Trendle mendukung langkah tersebut dengan mengatakan: "Kami tidak menghasut, kami melaporkan, dan itu adalah perbedaan utama." Dia mengatakan berkaitan dengan menyalurkan atau mengungguli tokoh-tokoh ekstremis: "Ingat Margret Thatcher di tahun delapan puluhan, dia melarang BBC mewawancarai 'Teroris' dari IRA dan BBC berhasil mengatasinya. "

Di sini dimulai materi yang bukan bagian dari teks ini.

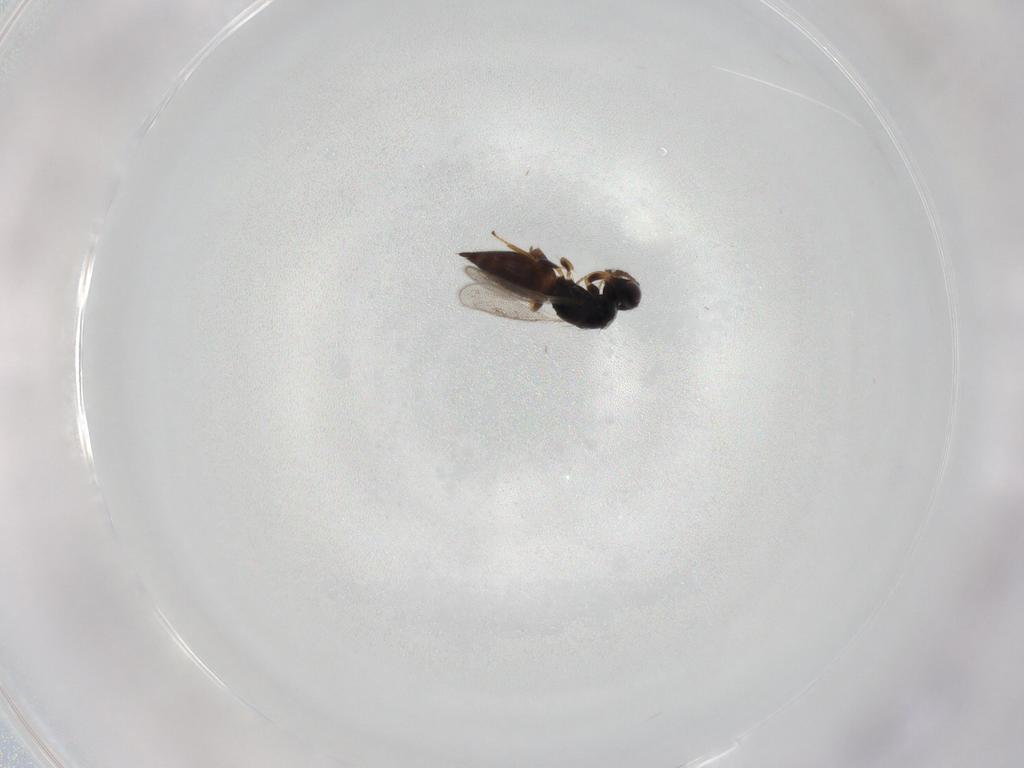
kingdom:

Ketika ditanya apakah Al Jazeera akan dikompromikan dengan tuntutan Qatar, Trendle menjawab: "Tidak, kita hanya melanjutkan pekerjaan kita". Tidak diragukan lagi hal-hal yang tidak sesederhana itu dan seperti halnya sebagian besar media internasional ada banyak area di mana Al Jazeera dapat memperbaiki diri. Bahkan Khanfar mengakui: "Tentu saja kami membuat kesalahan jika tidak, kami tidak akan menjadi organisasi manusia." Ya, Al Jazeera harus diteliti namun melakukannya pada saat tertentu dalam waktu sayangnya memberi umpan ke tangan orang-orang yang tidak toleran terhadap tekanan orang lain. Kebebasan atau kebutuhan mereka sendiri. Khanfar melanjutkan, "Anda tahu mereka [Saudi] baru saja mengeluarkan undang-undang untuk menghukum lima sampai 25 tahun penjara jika mereka menulis tweet yang bersimpati kepada Qatar?"

Fakta bahwa dukungan Qatar terhadap kelompok teroris diproyeksikan oleh negara-negara yang terlibat langsung dalam pendanaan organisasi ekstremis tetap membingungkan. Oleh karena itu, serangan tersebut seharusnya tidak menodai reputasi media Al Jazeera atau yang ditargetkan lainnya, melainkan sebaliknya, sebagai bel alarm untuk serangan yang lebih luas terhadap media oleh pemerintah dan pemimpin yang otoriter di seluruh dunia. Bias atau tidak, seseorang tidak dapat membantu menyetujui Trendle saat dia mengatakan: "Hari dimana Al Jazeera tidak ada, akan menjadi hari yang gelap bagi jurnalisme dan hari yang gelap bagi wilayah ini."